What it brought was gold. On July 22, 1902, an Italian prospector named Felix Pedro — born Felice Pedroni — struck pay dirt in the creeks north of Barnette's post, and word raced through the North. Barnette sent his employee Jujiro Wada to carry the news to the miners of Dawson, and the stampede was on; by 1903 hundreds of prospectors had poured into the Tanana Valley and a town was rising on the Chena. Barnette had already chosen the name: at the urging of Judge James Wickersham, he called the place Fairbanks, after Charles W. Fairbanks, a powerful Indiana senator who would soon become vice president under Theodore Roosevelt. The senator never visited, but his name stuck to the gold camp for good.

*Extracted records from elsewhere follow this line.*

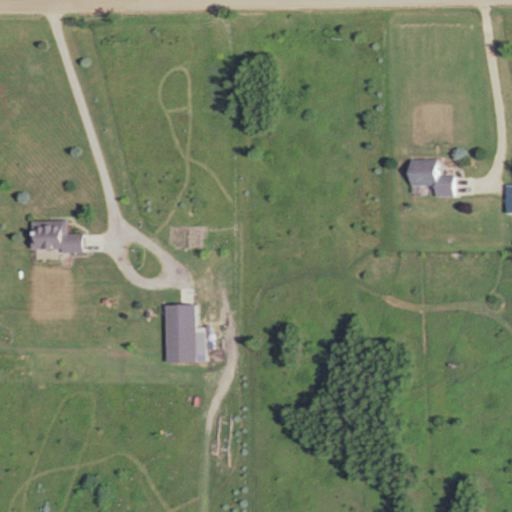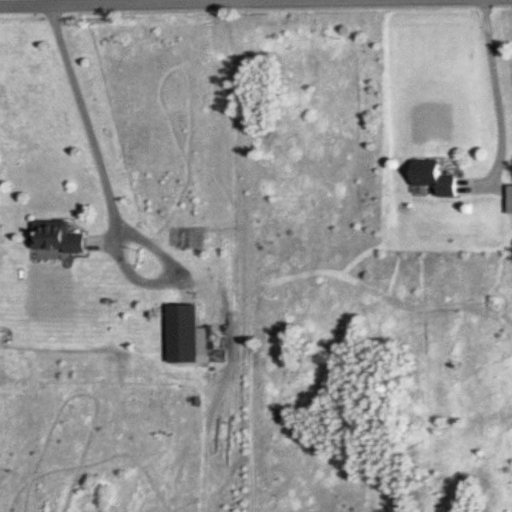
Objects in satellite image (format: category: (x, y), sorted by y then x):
road: (47, 0)
road: (495, 101)
road: (81, 116)
building: (440, 177)
building: (63, 238)
building: (188, 334)
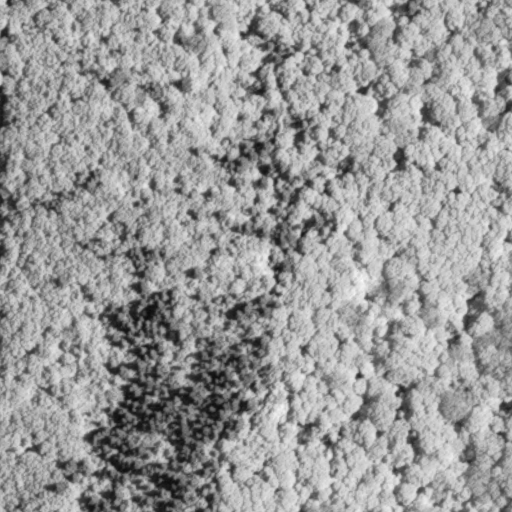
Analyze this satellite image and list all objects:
road: (2, 46)
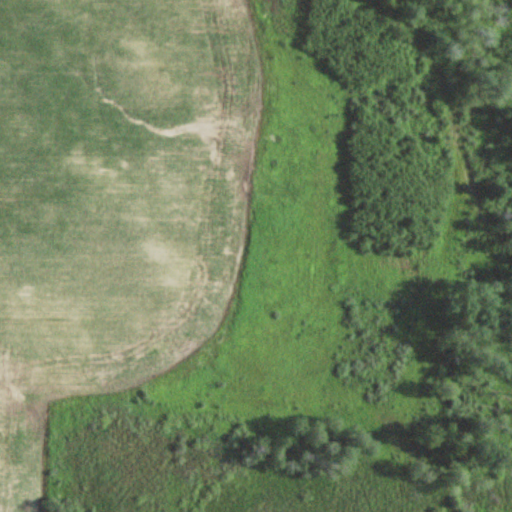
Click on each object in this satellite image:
road: (36, 120)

Fairbanks outlasted the gold by becoming the hub of the Interior. The Alaska Railroad reached town in 1923, when President Warren Harding drove a golden spike at nearby Nenana, tying Fairbanks to the coast and the rest of the territory. Six years before that, in 1917, the Alaska Agricultural College and School of Mines had been founded on a ridge above the river — the seed of the University of Alaska Fairbanks, now a major northern research center. In the 1940s the military arrived in force, and the airfields that became Fort Wainwright and Eielson made Fairbanks a strategic outpost of the Far North. Each wave left the town a little more permanent.
Why People Visit Fairbanks
Visitors come to Fairbanks for the aurora — the city's spot under the auroral oval is hard to beat — and stay for the layered Interior story: gold dredges and frontier cabins, a northern university and big-sky wilderness in every direction. It is the gateway to Denali and the Arctic, with hot springs and ice art for the winter and the Midnight Sun for the summer. Equal parts gold-rush heritage and far-north spectacle, Fairbanks rewards anyone drawn to the heart of Alaska.